═══ Records

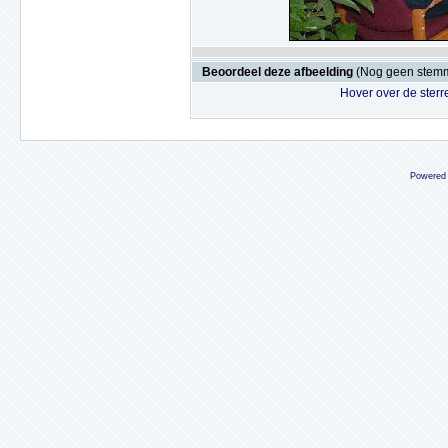
Beoordeel deze afbeelding
(Nog geen stem
Hover over de sterr
Powered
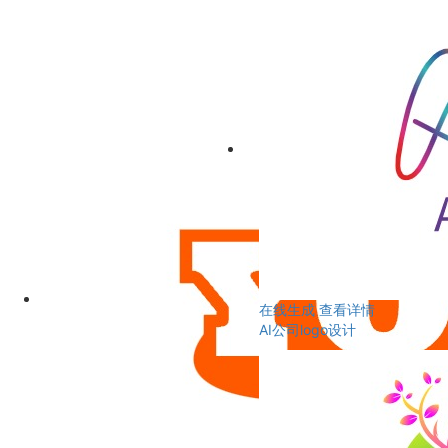
在线生成
查看详情
AI公司logo设计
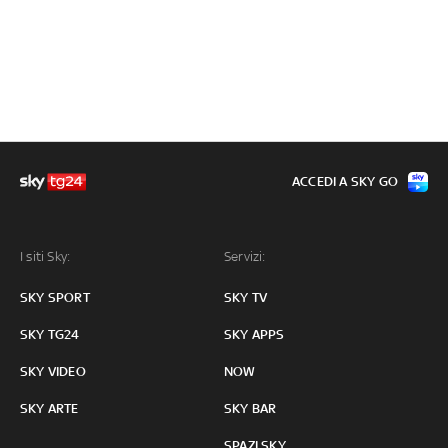
ACCEDI A SKY GO
I siti Sky:
Servizi:
SKY SPORT
SKY TV
SKY TG24
SKY APPS
SKY VIDEO
NOW
SKY ARTE
SKY BAR
SPAZI SKY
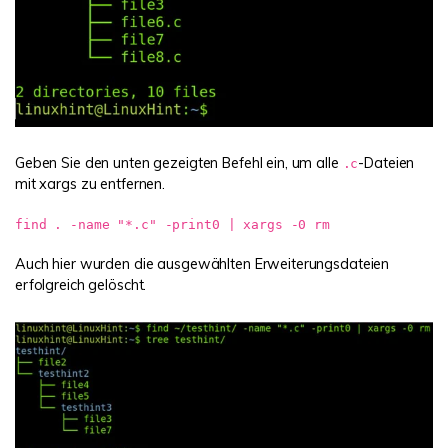
Geben Sie den unten gezeigten Befehl ein, um alle
-Dateien
.c
mit xargs zu entfernen.
find . -name "*.c" -print0 | xargs -0 rm
Auch hier wurden die ausgewählten Erweiterungsdateien
erfolgreich gelöscht.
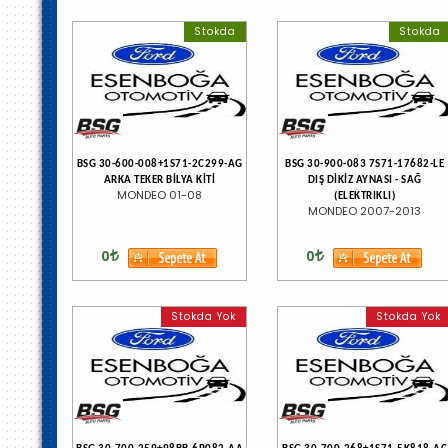
Stokda
Stokda
BSG 30-600-008+1S71-2C299-AG
BSG 30-900-083 7S71-17682-LE
ARKA TEKER BİLYA KİTİ
DIŞ DİKİZ AYNASI - SAĞ
MONDEO 01-08
(ELEKTRIKLI)
MONDEO 2007-2013
0
0
Stokda Yok
Stokda Yok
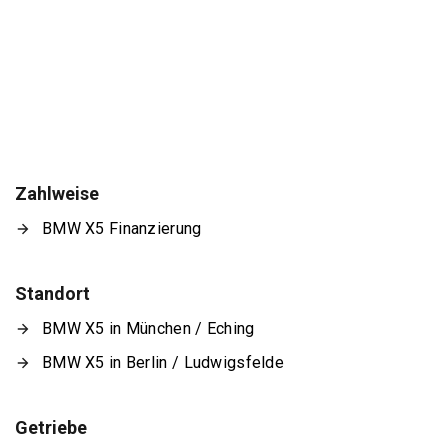
Zahlweise
BMW X5 Finanzierung
Standort
BMW X5 in München / Eching
BMW X5 in Berlin / Ludwigsfelde
Getriebe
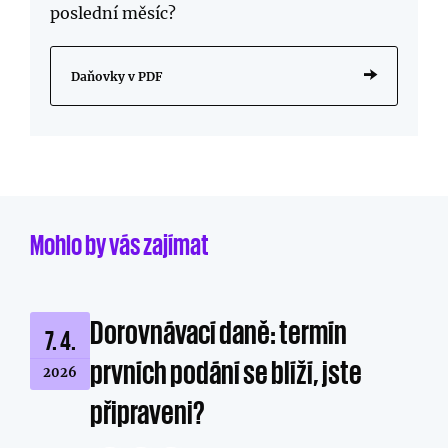
poslední měsíc?
Daňovky v PDF
Mohlo by vás zajímat
Dorovnávací daně: termín
7. 4.
prvních podání se blíží, jste
2026
připraveni?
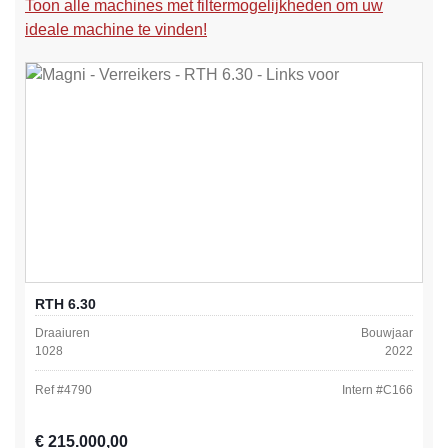
Toon alle machines met filtermogelijkheden om uw
ideale machine te vinden!
RTH 6.30
Draaiuren
Bouwjaar
1028
2022
Ref #
4790
Intern #
C166
Normale prijs:
€ 215.000,00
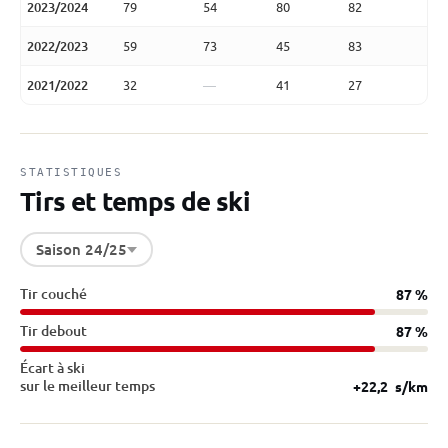
2023/2024
79
54
80
82
2022/2023
59
73
45
83
4
2021/2022
32
—
41
27
2
STATISTIQUES
Tirs et temps de ski
Saison 24/25
Tir couché
87 %
Tir debout
87 %
Écart à ski
sur le meilleur temps
+22,2
s/km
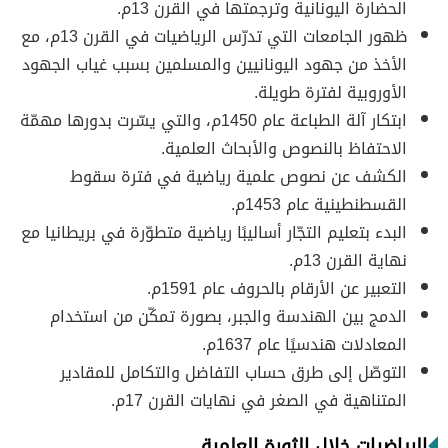
الحضارة اليونانية وترجمتها في القرن 13م.
ظهور الجامعات التي تدرّس الرياضيات في القرن 13م، مع
الأخذ من جهود اليونانيين والمسلمين بسبب غياب الجهود
الأوروبية لفترة طويلة.
ابتكار آلة الطباعة عام 1450م، والتي يسّرت بدورها مهمّة
الاحتفاظ بالنصوص والأبحاث العلمية.
الكشف عن نصوص علمية رياضية في فترة سقوط
القسطنطينية عام 1453م.
البدء بتعليم التجّار أساليبًا رياضية متطوّرة في بريطانيا مع
نهاية القرن 13م.
التعبير عن الأرقام بالحروف عام 1591م.
الدمج بين الهندسة والجبر، بصورة تمكّن من استخدام
المعادلات هندسيًا عام 1637م.
التوصّل إلى طرق حساب التفاضل والتكامل للمقادير
المتناهية في الصغر في نهايات القرن 17م.
الرياضيات خلال الثورة العلمية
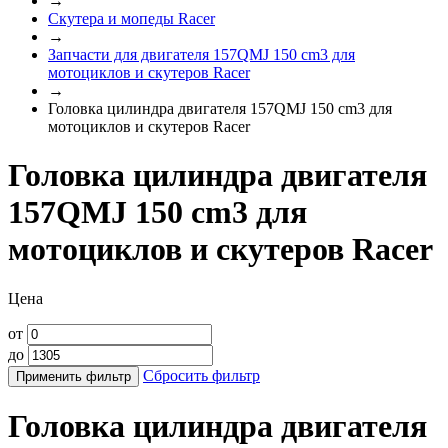
→
Скутера и мопеды Racer
→
Запчасти для двигателя 157QMJ 150 cm3 для
мотоциклов и скутеров Racer
→
Головка цилиндра двигателя 157QMJ 150 cm3 для
мотоциклов и скутеров Racer
Головка цилиндра двигателя
157QMJ 150 cm3 для
мотоциклов и скутеров Racer
Цена
от
до
Сбросить фильтр
Применить фильтр
Головка цилиндра двигателя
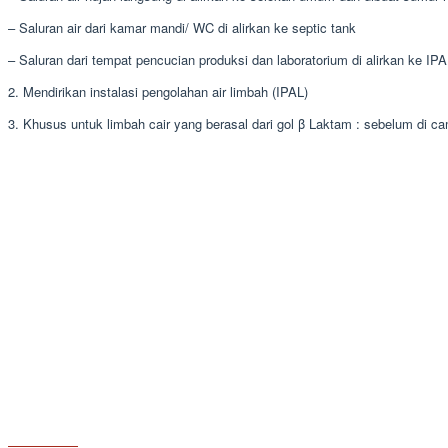
– Saluran air dari kamar mandi/ WC di alirkan ke septic tank
– Saluran dari tempat pencucian produksi dan laboratorium di alirkan ke IP
2. Mendirikan instalasi pengolahan air limbah (IPAL)
3. Khusus untuk limbah cair yang berasal dari gol β Laktam : sebelum d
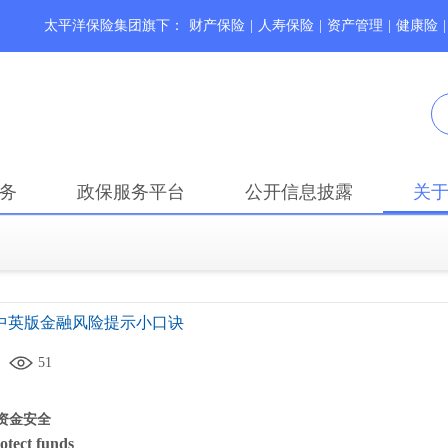
太平洋保险集团旗下：
财产保险
|
人寿保险
|
资产管理
|
健康险
|
务
政保服务平台
公开信息披露
关
 中英版金融风险提示小口诀
51
资金安全
otect funds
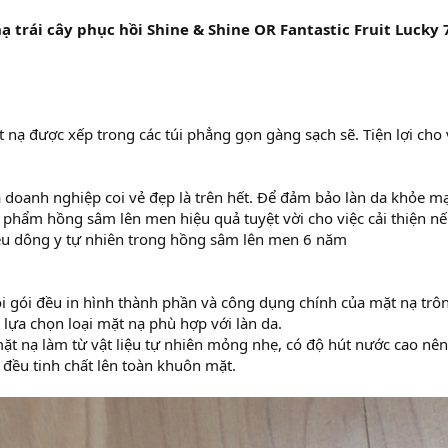
 trái cây phục hồi Shine & Shine OR Fantastic Fruit Lucky
nạ được xếp trong các túi phẳng gọn gàng sạch sẽ. Tiện lợi cho v
 doanh nghiệp coi vẻ đẹp là trên hết. Để đảm bảo làn da khỏe mạ
phẩm hồng sâm lên men hiệu quả tuyệt vời cho việc cải thiện nế
ệu dông y tự nhiên trong hồng sâm lên men 6 năm
ỗi gói đều in hình thành phần và công dụng chính của mặt nạ trôn
 lựa chọn loại mặt nạ phù hợp với làn da.
mặt nạ làm từ vật liệu tự nhiên mỏng nhẹ, có độ hút nước cao nên
đều tinh chất lên toàn khuôn mặt.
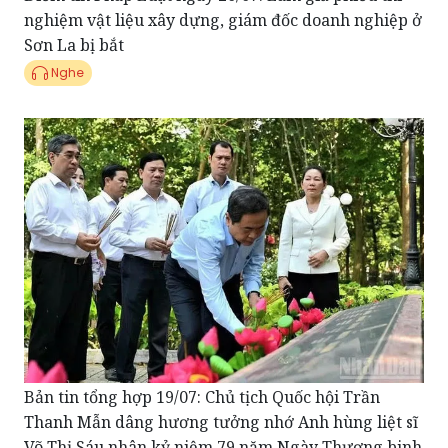
Nghe
Bản tin tổng hợp 19/07: Chủ tịch Quốc hội Trần
Thanh Mẫn dâng hương tưởng nhớ Anh hùng liệt sĩ
Võ Thị Sáu nhân kỷ niệm 79 năm Ngày Thương binh
- Liệt sĩ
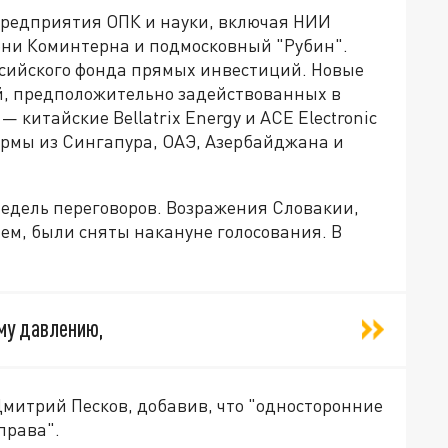
 предприятия ОПК и науки, включая НИИ
ени Коминтерна и подмосковный "Рубин".
сийского фонда прямых инвестиций. Новые
й, предположительно задействованных в
 китайские Bellatrix Energy и ACE Electronic
ирмы из Сингапура, ОАЭ, Азербайджана и
недель переговоров. Возражения Словакии,
ем, были сняты накануне голосования. В
му давлению,
Дмитрий Песков, добавив, что "односторонние
права".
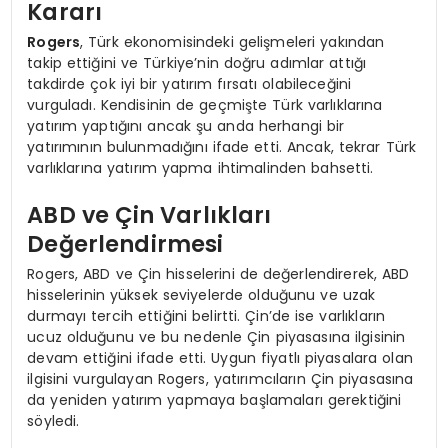
Kararı
Rogers
, Türk ekonomisindeki gelişmeleri yakından
takip ettiğini ve Türkiye’nin doğru adımlar attığı
takdirde çok iyi bir yatırım fırsatı olabileceğini
vurguladı. Kendisinin de geçmişte Türk varlıklarına
yatırım yaptığını ancak şu anda herhangi bir
yatırımının bulunmadığını ifade etti. Ancak, tekrar Türk
varlıklarına yatırım yapma ihtimalinden bahsetti.
ABD ve Çin Varlıkları
Değerlendirmesi
Rogers, ABD ve Çin hisselerini de değerlendirerek, ABD
hisselerinin yüksek seviyelerde olduğunu ve uzak
durmayı tercih ettiğini belirtti. Çin’de ise varlıkların
ucuz olduğunu ve bu nedenle Çin piyasasına ilgisinin
devam ettiğini ifade etti. Uygun fiyatlı piyasalara olan
ilgisini vurgulayan Rogers, yatırımcıların Çin piyasasına
da yeniden yatırım yapmaya başlamaları gerektiğini
söyledi.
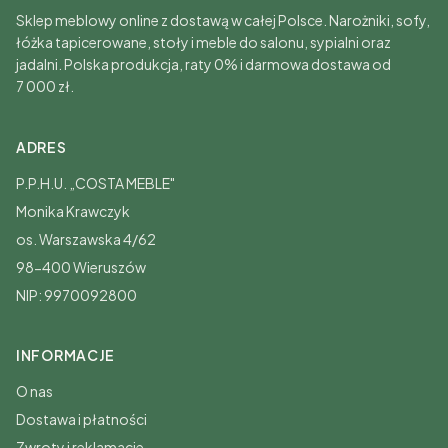
Sklep meblowy online z dostawą w całej Polsce. Narożniki, sofy,
łóżka tapicerowane, stoły i meble do salonu, sypialni oraz
jadalni. Polska produkcja, raty 0% i darmowa dostawa od
7 000 zł.
ADRES
P.P.H.U. „COSTA MEBLE"
Monika Krawczyk
os. Warszawska 4/62
98-400 Wieruszów
NIP: 9970092800
INFORMACJE
O nas
Dostawa i płatności
Zwroty i reklamacje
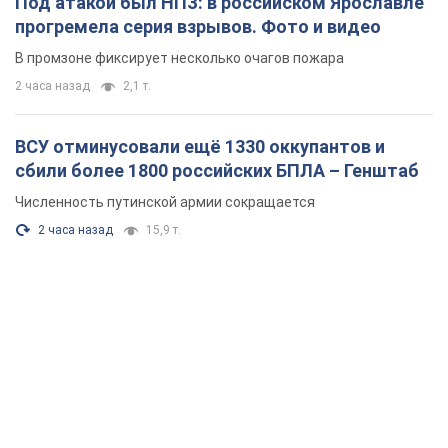
Под атакой был НПЗ: в российском Ярославле
прогремела серия взрывов. Фото и видео
В промзоне фиксирует несколько очагов пожара
2 часа назад
2,1 т.
ВСУ отминусовали ещё 1330 оккупантов и
сбили более 1800 российских БПЛА – Генштаб
Численность путинской армии сокращается
2 часа назад
15,9 т.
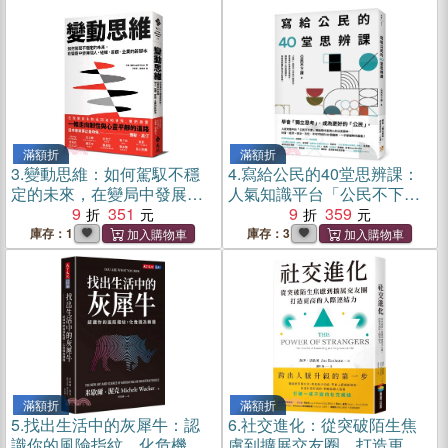
滿額折
滿額折
3.
變動思維：如何駕馭不穩
4.
寫給公民的40堂思辨課：
定的未來，在變局中發展個
人氣知識平台「公民不下
人、組織、家庭、企業的新
9
351
課」，寫給現代台灣人的公
9
359
腳本
民議題讀本！從世界到日
庫存：1
庫存：3
常，這些事情，你真的應該
要知道！
滿額折
滿額折
5.
找出生活中的灰犀牛：認
6.
社交進化：從突破陌生焦
識你的風險指紋，化危機為
慮到擴展交友圈，打造更高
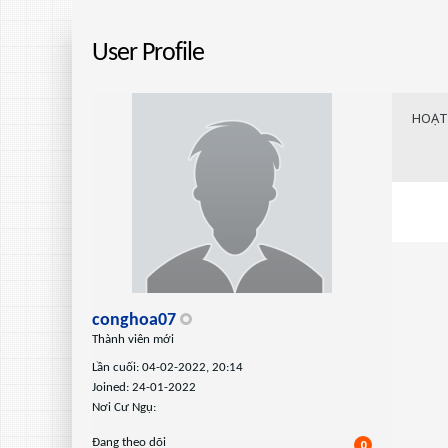
User Profile
HOẠT
conghoa07
Thành viên mới
Lần cuối: 04-02-2022, 20:14
Joined: 24-01-2022
Nơi Cư Ngụ:
Ðang theo dõi
0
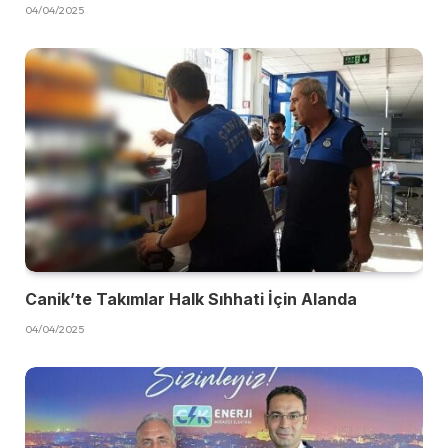
04/04/2025
Canik’te Takımlar Halk Sıhhati İçin Alanda
04/04/2025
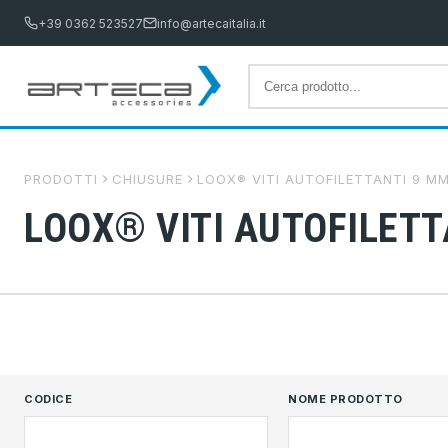
+39 0362 523527
info@artecaitalia.it
PRODOTTI
CHIUSURE
LOOX® VITI AUTOFILETTANTI 9 M
LOOX® VITI AUTOFILETT
CODICE
NOME PRODOTTO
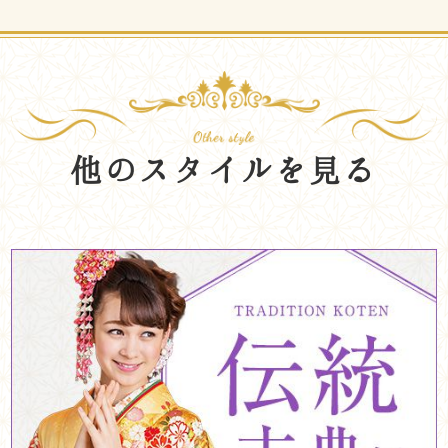
他のスタイルを見る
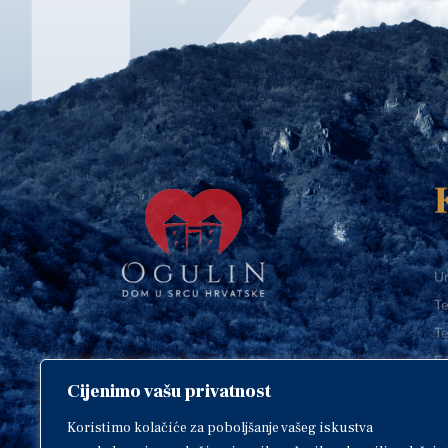
Ur
Te
Te
E-
Cijenimo vašu privatnost
O
Copyright © 2018. Grad Ogulin,
sva prava pridržana.
I
Koristimo kolačiće za poboljšanje vašeg iskustva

══════

**What is required:**
Return each line above that contains the word "Saluran", copied in full.

**Answer to the problem:**
– Saluran air dari kamar mandi/ WC di alirkan ke septic tank
– Saluran dari tempat pencucian produksi dan laboratorium di alirkan ke IP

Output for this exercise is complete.